Extra babies on Valentine’s Day, fewer on Halloween?

Just in time for the holiday, X pointed me to an article by Becca Levy, Pil Chung, and Martin Slade reporting that, during a recent eleven-year period, more babies were born on Valentine’s Day and fewer on Halloween compared to neighboring days:

What I’d really like to see is a graph with all 366 days of the year. It would be easy enough to make. That way we could put the Valentine’s and Halloween data in the context of other possible patterns. While they’re at it, they could also graph births by day of the week and show Thanksgiving, Easter, and other holidays that don’t have fixed dates. It’s so frustrating when people only show part of the story.

The data are publicly available, so maybe someone could make those graphs? If the Valentine’s/Halloween data are worth publishing, I think more comprehensive graphs should be publishable as well. I’d post them here, that’s for sure.

15 thoughts on “Extra babies on Valentine’s Day, fewer on Halloween?

  1. 1. You’d also need to separate out scheduled c-sections. Scheduling on 2/14 seems like a plus, 10/31 a minus. No doctor’s going to want to schedule a c-section on Thanksgiving.

    2. as one of 5 children all born on exactly the due date predicted months before, I have always been a believer in maternal effects. Mom was going to let us stay in there full term, but no longer. (yes, my ancestry is German. Was that a lucky guess?)

    • Interesting, but they don’t seem to have given much thought to alternative explanations. How accurate are the records ? – where I live you have six weeks to report a birth & I don’t suppose anyone would be checking much whether you’d adjusted the date a bit. What counts as induction ? – stretch & sweep is suppose to help & one can imagine midwives keen to get home to champagne, roses, &c. being a little more zealous with the examinations. It’s probably hard to tell from the data alone, but a look at more co-variates might give some clues.

  2. This might be a morbid observation, but should we not just look at the number of births, but the number of births and deaths? I doubt this has any impact on the results. Anyone know of a database of mortality records of this sort?

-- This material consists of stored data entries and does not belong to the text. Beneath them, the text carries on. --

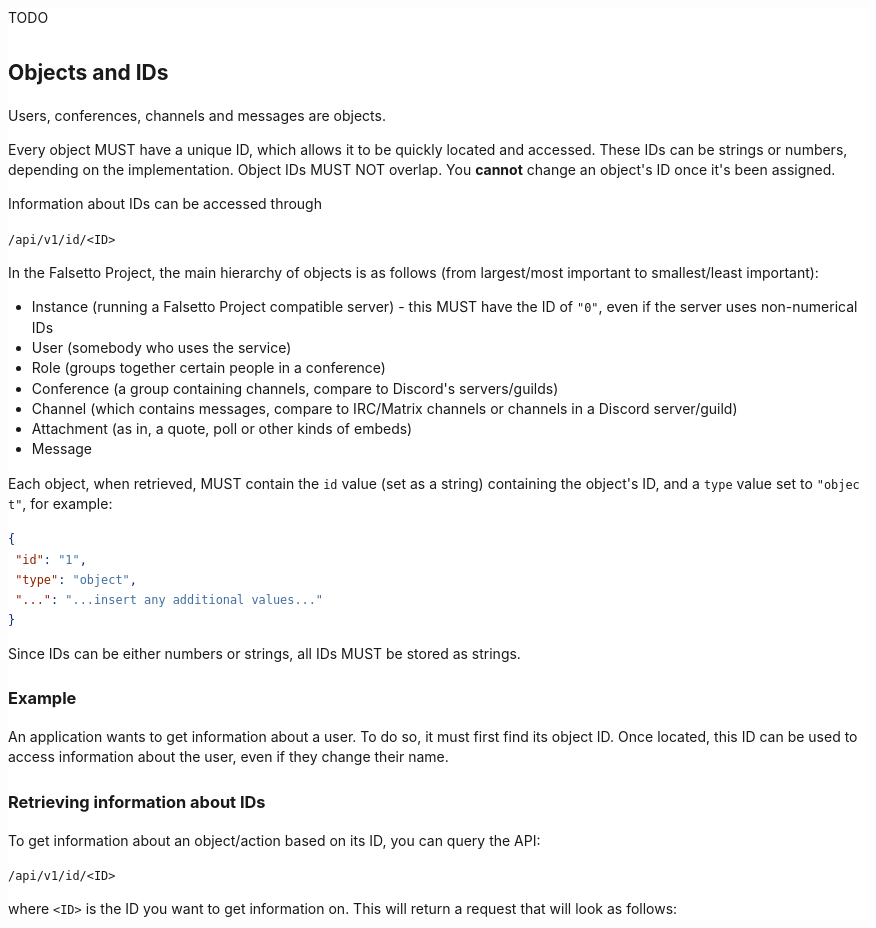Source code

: TODO

## Objects and IDs

Users, conferences, channels and messages are objects.

Every object MUST have a unique ID, which allows it to be quickly located and accessed. These IDs can be strings or numbers, depending on the implementation. Object IDs MUST NOT overlap. You **cannot** change an object's ID once it's been assigned.

Information about IDs can be accessed through

```url
/api/v1/id/<ID>
```

In the Falsetto Project, the main hierarchy of objects is as follows (from largest/most important to smallest/least important):

- Instance (running a Falsetto Project compatible server) - this MUST have the ID of ``"0"``, even if the server uses non-numerical IDs
- User (somebody who uses the service)
- Role (groups together certain people in a conference)
- Conference (a group containing channels, compare to Discord's servers/guilds)
- Channel (which contains messages, compare to IRC/Matrix channels or channels in a Discord server/guild)
- Attachment (as in, a quote, poll or other kinds of embeds)
- Message

Each object, when retrieved, MUST contain the ``id`` value (set as a string) containing the object's ID, and a ``type`` value set to ``"object"``, for example:

```json
{
 "id": "1",
 "type": "object",
 "...": "...insert any additional values..."
}
```

Since IDs can be either numbers or strings, all IDs MUST be stored as strings.

### Example

An application wants to get information about a user. To do so, it must first find its object ID. Once located, this ID can be used to access information about the user, even if they change their name.

### Retrieving information about IDs

To get information about an object/action based on its ID, you can query the API:

```url
/api/v1/id/<ID>
```

where ``<ID>`` is the ID you want to get information on. This will return a request that will look as follows:
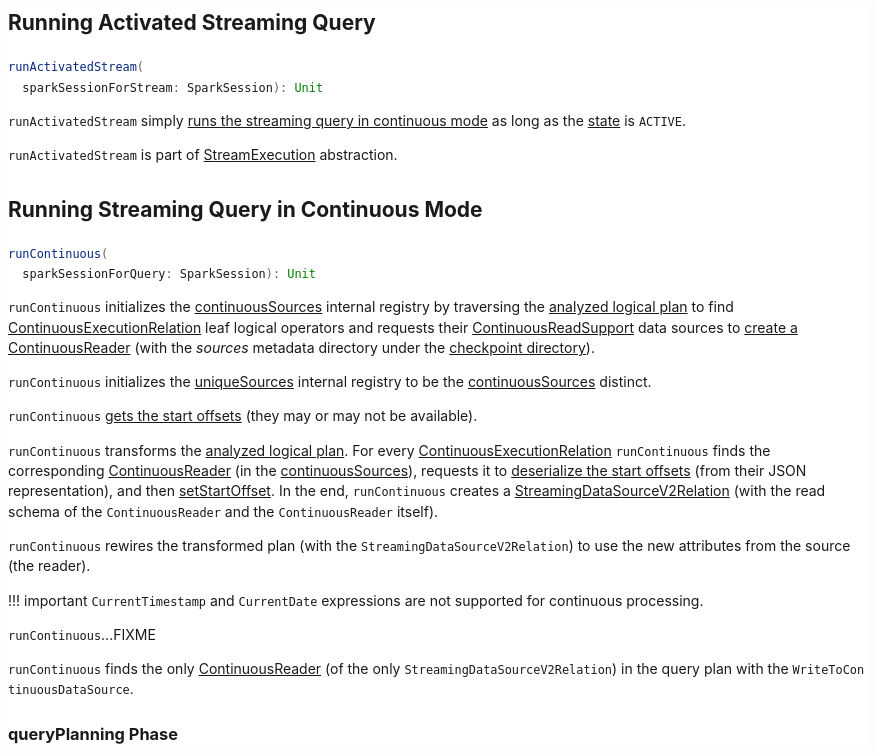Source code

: ## <span id="runActivatedStream"> Running Activated Streaming Query

```scala
runActivatedStream(
  sparkSessionForStream: SparkSession): Unit
```

`runActivatedStream` simply [runs the streaming query in continuous mode](#runContinuous) as long as the [state](../StreamExecution.md#state) is `ACTIVE`.

`runActivatedStream` is part of [StreamExecution](../StreamExecution.md#runActivatedStream) abstraction.

## <span id="runContinuous"> Running Streaming Query in Continuous Mode

```scala
runContinuous(
  sparkSessionForQuery: SparkSession): Unit
```

`runContinuous` initializes the [continuousSources](#continuousSources) internal registry by traversing the [analyzed logical plan](#logicalPlan) to find [ContinuousExecutionRelation](../logical-operators/ContinuousExecutionRelation.md) leaf logical operators and requests their [ContinuousReadSupport](ContinuousReadSupport.md) data sources to [create a ContinuousReader](ContinuousReadSupport.md#createContinuousReader) (with the *sources* metadata directory under the [checkpoint directory](../StreamExecution.md#resolvedCheckpointRoot)).

`runContinuous` initializes the [uniqueSources](../StreamExecution.md#uniqueSources) internal registry to be the [continuousSources](#continuousSources) distinct.

`runContinuous` [gets the start offsets](#getStartOffsets) (they may or may not be available).

`runContinuous` transforms the [analyzed logical plan](#logicalPlan). For every [ContinuousExecutionRelation](../logical-operators/ContinuousExecutionRelation.md) `runContinuous` finds the corresponding [ContinuousReader](ContinuousReader.md) (in the [continuousSources](#continuousSources)), requests it to [deserialize the start offsets](ContinuousReader.md#deserializeOffset) (from their JSON representation), and then [setStartOffset](ContinuousReader.md#setStartOffset). In the end, `runContinuous` creates a [StreamingDataSourceV2Relation](../logical-operators/StreamingDataSourceV2Relation.md) (with the read schema of the `ContinuousReader` and the `ContinuousReader` itself).

`runContinuous` rewires the transformed plan (with the `StreamingDataSourceV2Relation`) to use the new attributes from the source (the reader).

!!! important
    `CurrentTimestamp` and `CurrentDate` expressions are not supported for continuous processing.

`runContinuous`...FIXME

`runContinuous` finds the only [ContinuousReader](ContinuousReader.md) (of the only `StreamingDataSourceV2Relation`) in the query plan with the `WriteToContinuousDataSource`.

### <span id="runContinuous-queryPlanning"> queryPlanning Phase
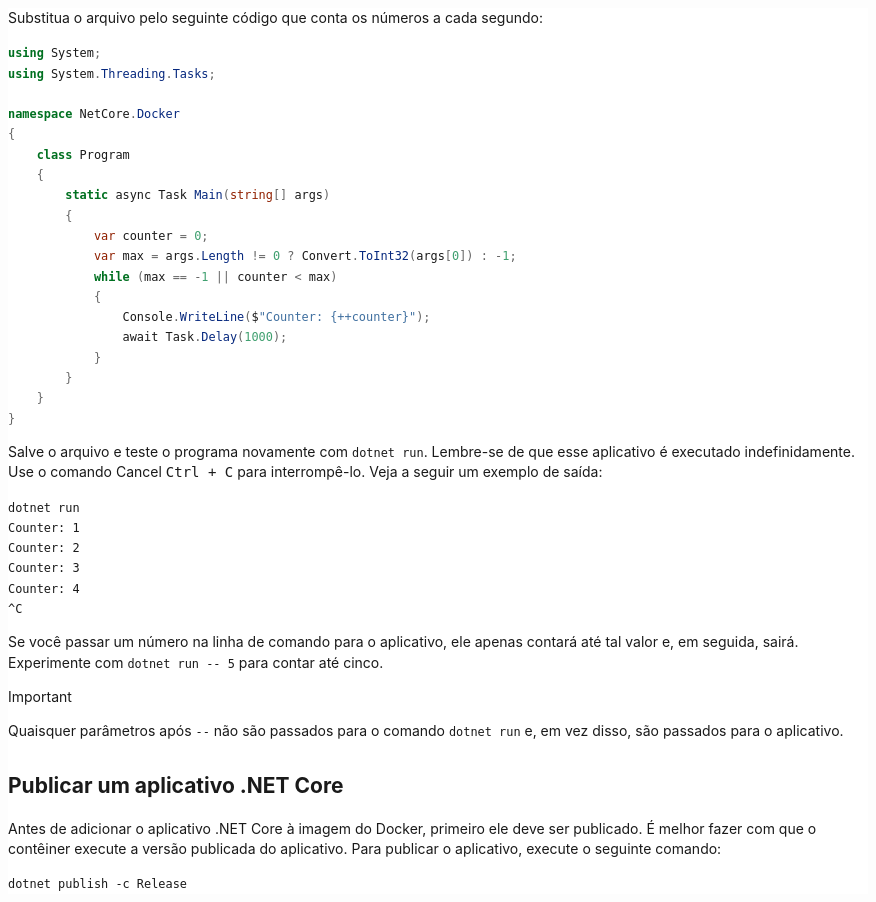Substitua o arquivo pelo seguinte código que conta os números a cada segundo:

```csharp
using System;
using System.Threading.Tasks;

namespace NetCore.Docker
{
    class Program
    {
        static async Task Main(string[] args)
        {
            var counter = 0;
            var max = args.Length != 0 ? Convert.ToInt32(args[0]) : -1;
            while (max == -1 || counter < max)
            {
                Console.WriteLine($"Counter: {++counter}");
                await Task.Delay(1000);
            }
        }
    }
}
```

Salve o arquivo e teste o programa novamente com `dotnet run`. Lembre-se de que esse aplicativo é executado indefinidamente. Use o comando Cancel <kbd>Ctrl + C</kbd> para interrompê-lo. Veja a seguir um exemplo de saída:

```dotnetcli
dotnet run
Counter: 1
Counter: 2
Counter: 3
Counter: 4
^C
```

Se você passar um número na linha de comando para o aplicativo, ele apenas contará até tal valor e, em seguida, sairá. Experimente com `dotnet run -- 5` para contar até cinco.

> [!IMPORTANT]
> Quaisquer parâmetros após `--` não são passados para o comando `dotnet run` e, em vez disso, são passados para o aplicativo.

## <a name="publish-net-core-app"></a>Publicar um aplicativo .NET Core

Antes de adicionar o aplicativo .NET Core à imagem do Docker, primeiro ele deve ser publicado. É melhor fazer com que o contêiner execute a versão publicada do aplicativo. Para publicar o aplicativo, execute o seguinte comando:

```dotnetcli
dotnet publish -c Release
```
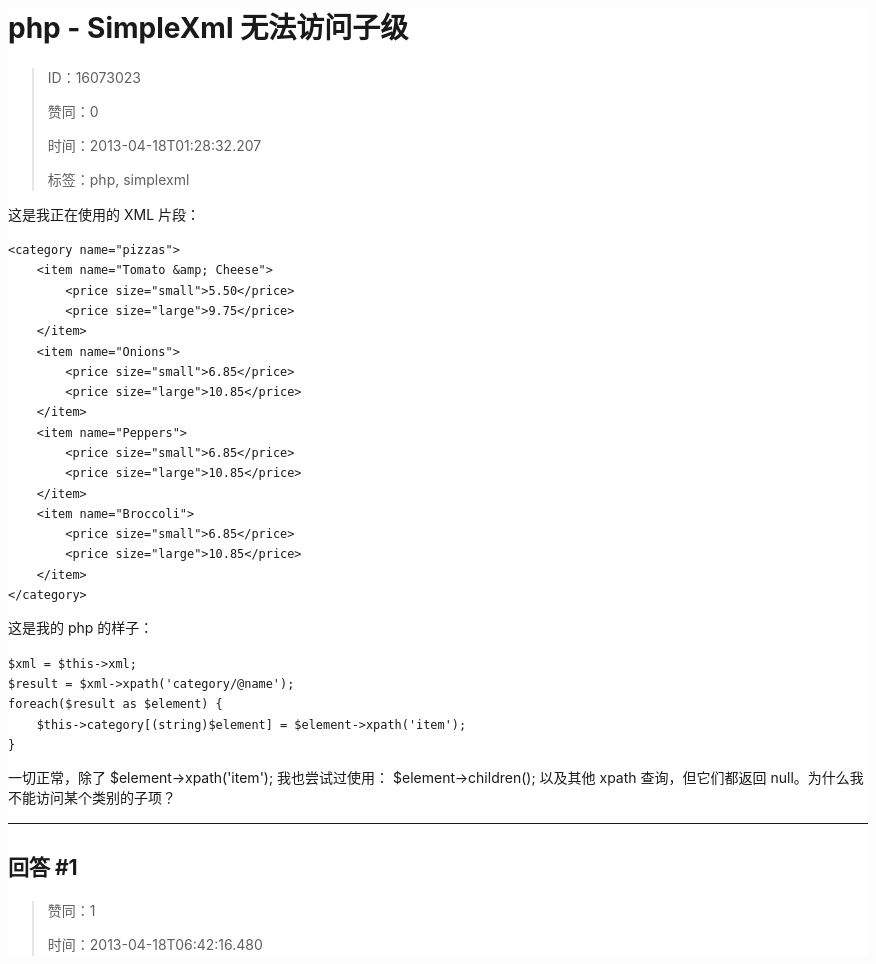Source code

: # php - SimpleXml 无法访问子级

> ID：16073023
> 
> 赞同：0
> 
> 时间：2013-04-18T01:28:32.207
> 
> 标签：php, simplexml

这是我正在使用的 XML 片段：

```
<category name="pizzas">
    <item name="Tomato &amp; Cheese">
        <price size="small">5.50</price>
        <price size="large">9.75</price>
    </item>
    <item name="Onions">
        <price size="small">6.85</price>
        <price size="large">10.85</price>
    </item>
    <item name="Peppers">
        <price size="small">6.85</price>
        <price size="large">10.85</price>
    </item>
    <item name="Broccoli">
        <price size="small">6.85</price>
        <price size="large">10.85</price>
    </item>
</category> 
```

这是我的 php 的样子：

```
$xml = $this->xml;
$result = $xml->xpath('category/@name');
foreach($result as $element) {
    $this->category[(string)$element] = $element->xpath('item');
} 
```

一切正常，除了 $element->xpath('item'); 我也尝试过使用： $element->children(); 以及其他 xpath 查询，但它们都返回 null。为什么我不能访问某个类别的子项？

* * *

## 回答 #1

> 赞同：1
> 
> 时间：2013-04-18T06:42:16.480
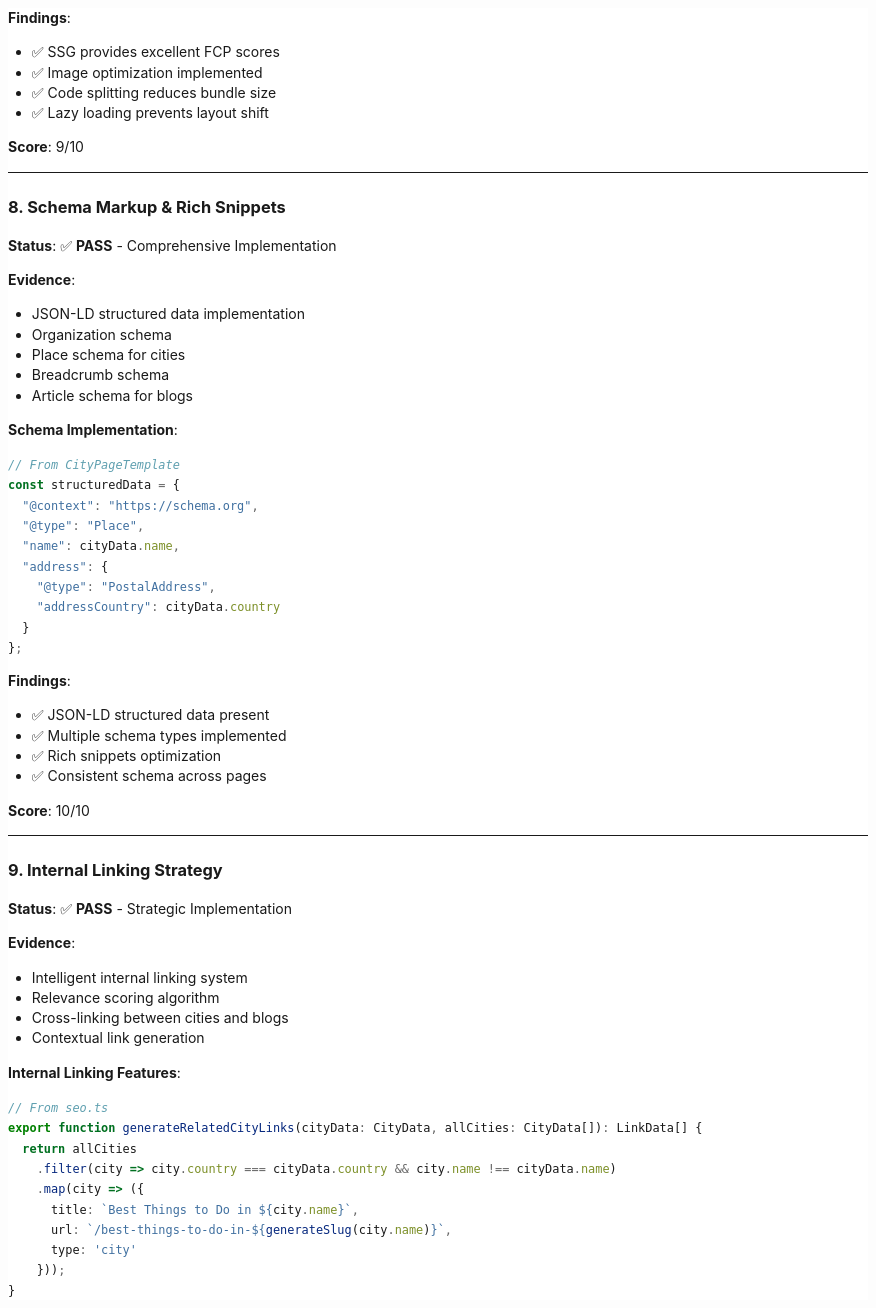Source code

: **Findings**:
- ✅ SSG provides excellent FCP scores
- ✅ Image optimization implemented
- ✅ Code splitting reduces bundle size
- ✅ Lazy loading prevents layout shift

**Score**: 9/10

---

### 8. Schema Markup & Rich Snippets
**Status**: ✅ **PASS** - Comprehensive Implementation

**Evidence**:
- JSON-LD structured data implementation
- Organization schema
- Place schema for cities
- Breadcrumb schema
- Article schema for blogs

**Schema Implementation**:
```typescript
// From CityPageTemplate
const structuredData = {
  "@context": "https://schema.org",
  "@type": "Place",
  "name": cityData.name,
  "address": {
    "@type": "PostalAddress",
    "addressCountry": cityData.country
  }
};
```

**Findings**:
- ✅ JSON-LD structured data present
- ✅ Multiple schema types implemented
- ✅ Rich snippets optimization
- ✅ Consistent schema across pages

**Score**: 10/10

---

### 9. Internal Linking Strategy
**Status**: ✅ **PASS** - Strategic Implementation

**Evidence**:
- Intelligent internal linking system
- Relevance scoring algorithm
- Cross-linking between cities and blogs
- Contextual link generation

**Internal Linking Features**:
```typescript
// From seo.ts
export function generateRelatedCityLinks(cityData: CityData, allCities: CityData[]): LinkData[] {
  return allCities
    .filter(city => city.country === cityData.country && city.name !== cityData.name)
    .map(city => ({
      title: `Best Things to Do in ${city.name}`,
      url: `/best-things-to-do-in-${generateSlug(city.name)}`,
      type: 'city'
    }));
}
```
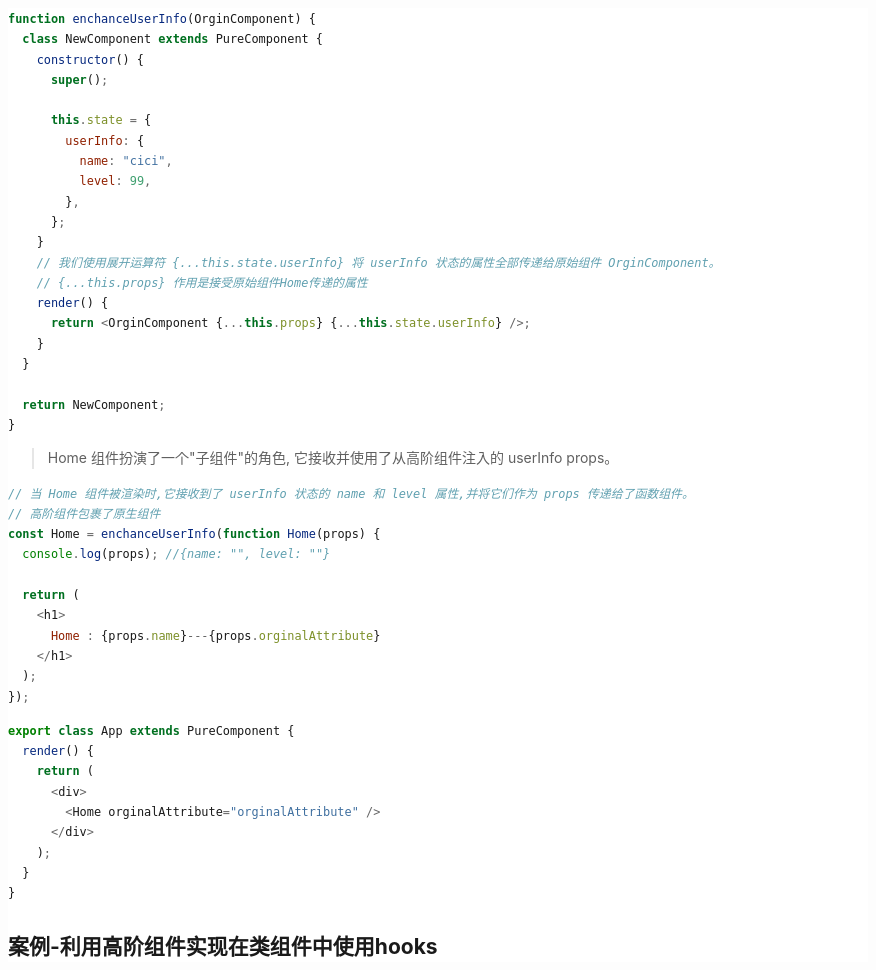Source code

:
 ```javascript
function enchanceUserInfo(OrginComponent) {
  class NewComponent extends PureComponent {
    constructor() {
      super();

      this.state = {
        userInfo: {
          name: "cici",
          level: 99,
        },
      };
    }
    // 我们使用展开运算符 {...this.state.userInfo} 将 userInfo 状态的属性全部传递给原始组件 OrginComponent。
    // {...this.props} 作用是接受原始组件Home传递的属性
    render() {
      return <OrginComponent {...this.props} {...this.state.userInfo} />;
    }
  }

  return NewComponent;
}
```

> Home 组件扮演了一个"子组件"的角色, 它接收并使用了从高阶组件注入的 userInfo props。

```javascript
// 当 Home 组件被渲染时,它接收到了 userInfo 状态的 name 和 level 属性,并将它们作为 props 传递给了函数组件。
// 高阶组件包裹了原生组件
const Home = enchanceUserInfo(function Home(props) {
  console.log(props); //{name: "", level: ""}

  return (
    <h1>
      Home : {props.name}---{props.orginalAttribute}
    </h1>
  );
});
```

```javascript
export class App extends PureComponent {
  render() {
    return (
      <div>
        <Home orginalAttribute="orginalAttribute" />
      </div>
    );
  }
}
```

## 案例-利用高阶组件实现在类组件中使用hooks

  3. Pingback: Births and Valentines Day : Core Economics

  4. I’d also like to see (I suppose I could work out) the days of the week. More babies are born on weekdays, ‘cos you don’t schedule a c-section or an induction on a day that it might interfere with your golf game.

    (This is the reason for the power cut in New York leading to more births nine months later, according to Robert Abelson. A journalist was in a hospital, and asked if more babies were born that day than normal. Someone replied “Yes”. The journalist counted back 9 months, and realized that there was a power cut, which they presumed led to people seeking old fashioned entertainment. The person in the hospital should have said “Yes, it’s Monday. There are always more babies born on Monday than usual.”

    • Jeremy:

      I wrote that in my blog post (specifically, “they could also graph births by day of the week”). The researchers definitely had these data; they say they controlled for day of week. I’d just like to see the data.

  5. That’s a fun fact for these holidays. On a related note, I wonder how many babies are conceived on these (and other) days. Would be interesting to do a time lagged posterior estimate of date conceived given our knowledge of typical gestational period, no?